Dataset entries
╔══
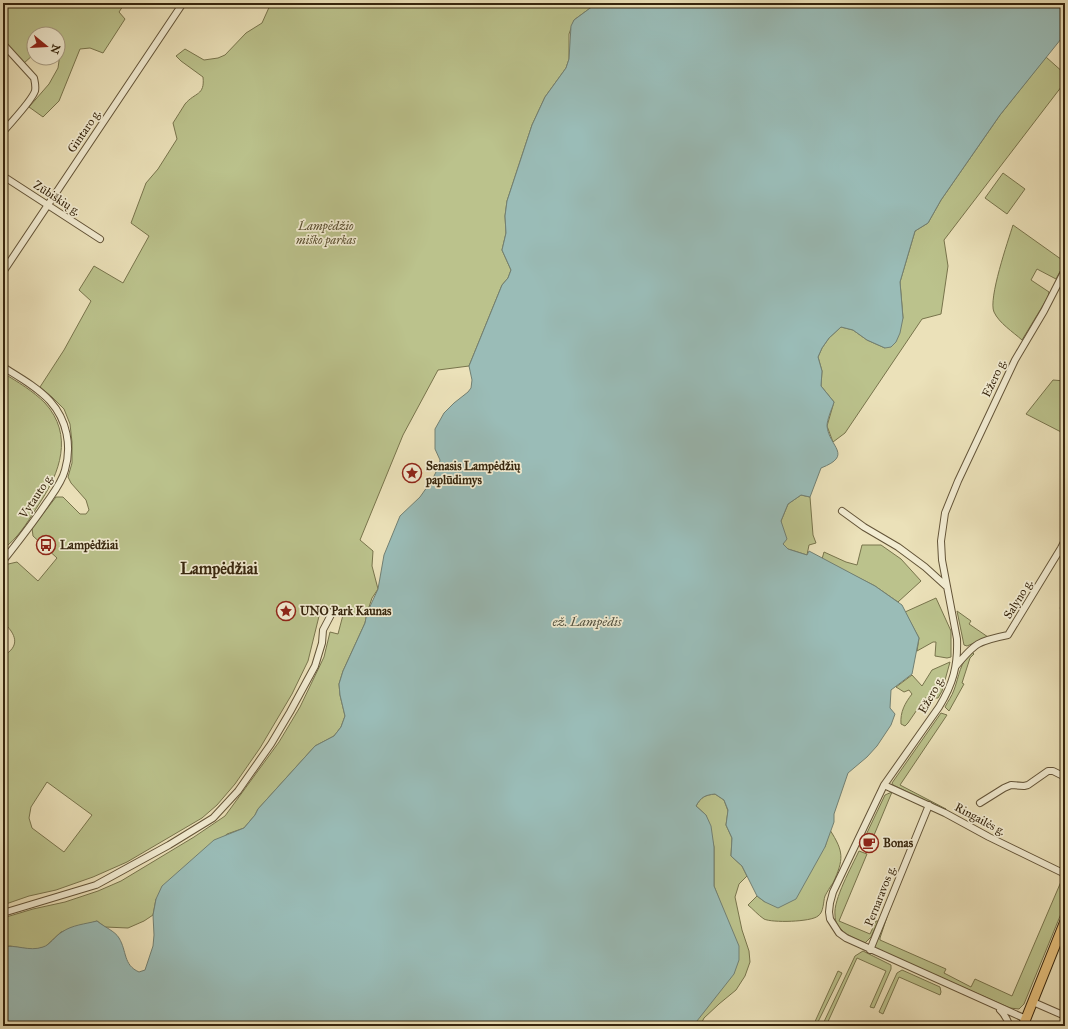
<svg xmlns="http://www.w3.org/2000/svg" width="1068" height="1029" font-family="'IM FELL Great Primer',serif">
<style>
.green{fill:#bbc28c;stroke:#78744c;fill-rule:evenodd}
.water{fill:#9abcb7;stroke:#728073}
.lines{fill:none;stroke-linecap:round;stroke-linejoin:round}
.minor-casing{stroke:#635438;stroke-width:8}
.primary-casing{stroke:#36250d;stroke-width:11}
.minor{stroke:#f2ecd2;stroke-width:6}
.primary{stroke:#e6c07c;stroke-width:9}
.labels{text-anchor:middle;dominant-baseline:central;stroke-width:3.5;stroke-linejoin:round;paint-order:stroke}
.street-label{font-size:12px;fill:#36250d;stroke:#f2ecd2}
.park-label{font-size:12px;font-style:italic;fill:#574c2d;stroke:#f2ecd2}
.poi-label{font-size:12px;font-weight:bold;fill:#36250d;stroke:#f2ecd2;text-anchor:start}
.water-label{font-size:13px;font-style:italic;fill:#545240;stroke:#f2ecd2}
.district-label{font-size:16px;font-weight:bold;fill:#36250d;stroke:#f2ecd2}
</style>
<rect width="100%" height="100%" fill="#ebe1b9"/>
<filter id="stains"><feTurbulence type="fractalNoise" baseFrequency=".005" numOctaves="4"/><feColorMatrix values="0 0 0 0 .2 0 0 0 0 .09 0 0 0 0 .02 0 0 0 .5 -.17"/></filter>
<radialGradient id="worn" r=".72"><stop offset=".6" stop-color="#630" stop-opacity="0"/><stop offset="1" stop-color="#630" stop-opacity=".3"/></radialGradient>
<path class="green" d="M3,3h122l-6,9 6,7 -22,34 -13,-5 -10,1 -21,52 -16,16 -14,-10 20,-23 9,-16 2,-14 -2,-6v-14h-24v20l-11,10 -20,-24z
M271,3h326l-23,17 -5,14v25l-3,9 -21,29 -13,28 -25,76 -2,15 1,17 -4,17 9,20 -3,8 -6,7 -33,81 -31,4 -35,65 -43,105 13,11 -1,15 6,23 -6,9 -5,15 -2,10 -22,48 -4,13 1,11 5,21 -4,11 -7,9 -19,10 -57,63 -3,6 -11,13 -17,6 -71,65 -3,16 -9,6 -16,7 -23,-1 -8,-6 -36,11 -16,15 -11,3 -24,-4 -7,1v-29l30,-9 32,-7 33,-11 23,-10 73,-44 31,-21 54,-74 21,-35 24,-50 6,-25 8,2 5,-19 -22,-7 -13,53 -16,33 -32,54 -25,36 -18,21 -15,13 -75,44 -34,15 -37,13 -27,6 -26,9v-249c18,-10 13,-22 0,-34v-55l1,-2 13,-3 21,19 19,-23 -24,-22 -1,-8 24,-31h7l17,17h6l3,-4 -3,-10 -15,-17 -3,-6 4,-14v-21l-2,-18 -6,-15 -12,-12 -12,-10 24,-37 27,-49 -12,-11 15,-24 29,17 26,-47 -18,-13 15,-40 12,-14 19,-30 -4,-16c4,-6 8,-13 12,-19 10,-12 20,-8 18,-27l-22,-16 -5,-5 9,-7 19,11 14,-2 7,-3 21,-22 16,-10zM47,782l45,33 -28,37 -32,-24 -3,-10 2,-11z
M1046,57l19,17v8l-121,158 4,26 -7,48 -19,5 -77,114 -12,9 -6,-16 7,-24 -13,-16 1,-15 -4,-14 4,-9 7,-10 12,-11 12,3 14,10 18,8 18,-30 -3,-36 15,-51 13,-8 13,-23 59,-85z
M1003,173l22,16 -18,25 -22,-16z
M1013,225l52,37 -9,17 -19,-10 -6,11 18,12 -1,5 -26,43c-9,-8 -23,-17 -28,-28 -6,-13 14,-71 19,-87z
M3,373c15,9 30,18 42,30 29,32 15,70 -6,101 -9,14 -18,30 -31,41l-5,-3z
M1053,380l12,1v53l-39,-20z
M801,495l9,2 3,38 3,8 -7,2 -2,10 -19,-6 -5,-5 -2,-23 7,-17z
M862,545h19l20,14 20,22 -23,21 -23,-16 -53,-27 2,-7 22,10 11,3z
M936,598l15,33v26l-4,1 -12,-2 1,-14h-3l-16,9 2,-13 -14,-26z
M957,611l14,10 -2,3 19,13 -21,9 -3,-1z
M972,652l2,2 -4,4 -8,25 2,1 -15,27 -4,-4c3,-6 7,-11 9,-17 5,-13 6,-29 18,-38z
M950,662l-8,29 -4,7h-13l-17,25 -3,3 -4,-2c-1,-12 4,-21 11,-30l-3,-4 -5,2 -8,-5 16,-12 10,11 10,-16z
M941,713l6,2 -47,70 46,24h-3l-50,-24 -1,-2z
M892,792l-20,48 -7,-3 20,-42z
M715,794l9,6 4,11 -2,14 6,13 -1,18 11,10 5,10 -8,8 -4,13 7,33 7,21 1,11 -5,14 -9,14 -17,14 -15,14 -4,8h-7l29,-119 -8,-21v-39l-8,-32 -10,-9c5,-9 9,-11 19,-12z
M830,830c14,22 14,29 3,53 -3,4 -6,9 -8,13 -2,6 -1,16 -7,20 -7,6 -46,7 -54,3 -6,-4 -11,-10 -16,-14l9,-9 8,6 60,-55z
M859,851l8,3 -28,67 31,13 6,-13h2l-7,16 -6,6c-8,-4 -18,-7 -24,-14 -4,-3 -6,-8 -6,-14 -2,-15 17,-49 24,-64z
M1063,877h2v27l-41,100 -5,5 -9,-1 -135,-60v-6l10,-26 2,1 -7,21v2l66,29 -2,4 27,14 4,-8 37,17z
M863,951l28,14v4l-17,39 -4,-1 16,-36 -29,-13 -31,68h-4l33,-70z
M902,970l38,17 1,5 -1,3 -41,-18 -16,37 -4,-2 18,-39z
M838,971l4,2 -26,53h-3z"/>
<path class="water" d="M597,3h468v31l-65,81 -59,85 -13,23 -13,8 -15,51 3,36 -3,15 -4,9 -5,5 -6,1 -18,-8 -14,-10 -12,-3 -12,11 -7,10 -4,9 4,14 -1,15 13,16c-2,7 -7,17 -7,24 2,21 27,29 -6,42l-11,29 -9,-2 -13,9 -7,17 6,18 -4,5 5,5 19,6 2,-4 66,35 27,19 17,33 -7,36 -21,16 -1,18 5,6 -4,11 -14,21 -10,11 -19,16 -14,41v8l-9,25 -29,52 -18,9 -13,-6 -8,-6 -15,-30 -11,-10 1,-18 -6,-13 2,-15 -4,-10 -9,-6c-10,1 -14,3 -19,12l10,9 5,11 3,21v39l25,60v14l-5,14 -41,52h-690v-79c13,-3 26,5 40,0 7,-2 12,-11 19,-15 10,-7 23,-8 35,-11 7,6 18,10 22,17 8,13 4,27 20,34l6,-2 8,-24 1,-11 -1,-20 3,-16 6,-13 52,-46 30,-12 11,-13 3,-6 57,-63 19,-10 7,-9 4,-11 -5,-21 -1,-11 4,-13 22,-48 2,-10 11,-24 6,-34 16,-39 20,-19 12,-17 7,-14 1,-6 -5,-11v-20l9,-16 10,-10 14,-11 3,-4 1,-8 -3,-14 33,-81 6,-7 3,-8 -9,-20 4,-17 -1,-17 2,-15 25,-76 13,-28 21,-29 3,-9 2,-33 3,-6z"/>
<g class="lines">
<g class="minor-casing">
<path id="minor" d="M3,44l31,34c1,5 2,8 1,13 -4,11 -24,31 -32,41
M3,176l97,63
M3,272l180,-269
M3,367c16,10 34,20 47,34 17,19 22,45 15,69 -3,12 -11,22 -18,32 -14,21 -29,40 -44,59
M842,511l22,16 34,20 27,20 21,19
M1064,608l1,1
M956,666c19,-23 22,-25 52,-31l53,-87 4,-8
M884,785l61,28 44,24 76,37
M980,803l24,-15 7,-3 13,1 4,-1 20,-14h5l12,6
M3,913l93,-28 73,-40 44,-27 25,-27 33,-47 19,-32 25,-46 7,-23 1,-13 10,-19
M870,950l59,-145
M1033,1002l32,14
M1000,1010c5,5 8,9 9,16
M1026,1019l-180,-81 -7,-5 -9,-14 -1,-7 1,-9 3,-11 51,-107 55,-78c14,-23 19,-41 18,-68l-15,-79 -1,-19 4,-28 13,-32 57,-121 29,-49 21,-41"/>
</g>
<g class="primary-casing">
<path id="primary" d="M1023,1026l42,-105"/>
</g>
<use href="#minor" class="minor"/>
<use href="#primary" class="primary"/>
</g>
<defs>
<g id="sight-ring" transform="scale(1)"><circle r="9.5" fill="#f2ecd2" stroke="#8f2418" stroke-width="1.5"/><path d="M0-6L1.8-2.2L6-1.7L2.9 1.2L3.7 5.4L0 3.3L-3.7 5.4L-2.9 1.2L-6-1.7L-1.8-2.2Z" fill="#8f2418"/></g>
<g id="bus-ring" transform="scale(1)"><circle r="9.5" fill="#f2ecd2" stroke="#8f2418" stroke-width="1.5"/><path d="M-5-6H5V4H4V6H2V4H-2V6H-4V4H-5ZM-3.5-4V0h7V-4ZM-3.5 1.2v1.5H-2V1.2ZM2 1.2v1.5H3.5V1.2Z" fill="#8f2418"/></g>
<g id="cafe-ring" transform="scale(1)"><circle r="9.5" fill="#f2ecd2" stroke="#8f2418" stroke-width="1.5"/><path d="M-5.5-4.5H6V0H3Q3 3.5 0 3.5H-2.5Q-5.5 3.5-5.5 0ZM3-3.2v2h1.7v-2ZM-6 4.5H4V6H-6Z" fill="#8f2418"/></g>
</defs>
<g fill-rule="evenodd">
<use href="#sight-ring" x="412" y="473"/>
<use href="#bus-ring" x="46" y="545"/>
<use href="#sight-ring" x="286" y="611"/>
<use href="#cafe-ring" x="869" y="843"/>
</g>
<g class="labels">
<g class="street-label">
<text transform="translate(84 131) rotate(-56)">Gintaro g.</text>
<text transform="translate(57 198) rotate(33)">Zūbiškių g.</text>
<text transform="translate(994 378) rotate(-65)">Ežero g.</text>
<text transform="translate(36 496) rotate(-56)">Vytauto g.</text>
<text transform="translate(1018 599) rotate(-58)">Salyno g.</text>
<text transform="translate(931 695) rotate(-61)">Ežero g.</text>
<text transform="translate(980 819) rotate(28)">Ringailės g.</text>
<text transform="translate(880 896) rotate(-68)">Pernaravos g.</text>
</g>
<g class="park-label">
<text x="326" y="226">Lampėdžio<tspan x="326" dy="14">miško parkas</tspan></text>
</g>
<g class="poi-label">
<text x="426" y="466">Senasis Lampėdžių<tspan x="426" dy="14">paplūdimys</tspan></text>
<text x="60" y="545">Lampėdžiai</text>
<text x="300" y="611">UNO Park Kaunas</text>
<text x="883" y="843">Bonas</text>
</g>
<g class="water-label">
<text x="587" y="622">ež. Lampėdis</text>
</g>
<g class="district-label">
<text x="219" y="568">Lampėdžiai</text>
</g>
</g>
<rect width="1068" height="1029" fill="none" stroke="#ebe1b9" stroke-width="16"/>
<rect x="4" y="4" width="1060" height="1021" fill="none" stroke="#36250d" stroke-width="2"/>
<rect x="8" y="8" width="1052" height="1013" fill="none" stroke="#36250d"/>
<g transform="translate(46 46) rotate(108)"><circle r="19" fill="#f2ecd2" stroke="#a79c83"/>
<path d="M0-3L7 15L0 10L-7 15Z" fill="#8f2418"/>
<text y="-6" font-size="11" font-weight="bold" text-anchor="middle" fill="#36250d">N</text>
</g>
<rect width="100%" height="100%" filter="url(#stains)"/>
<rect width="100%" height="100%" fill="url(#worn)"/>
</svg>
╚══
WHAT THIS TASK INVOLVES → Locate the word "worn" in the data above. Copy every line carrying it.

ANSWER TO THIS TASK →
<radialGradient id="worn" r=".72"><stop offset=".6" stop-color="#630" stop-opacity="0"/><stop offset="1" stop-color="#630" stop-opacity=".3"/></radialGradient>
<rect width="100%" height="100%" fill="url(#worn)"/>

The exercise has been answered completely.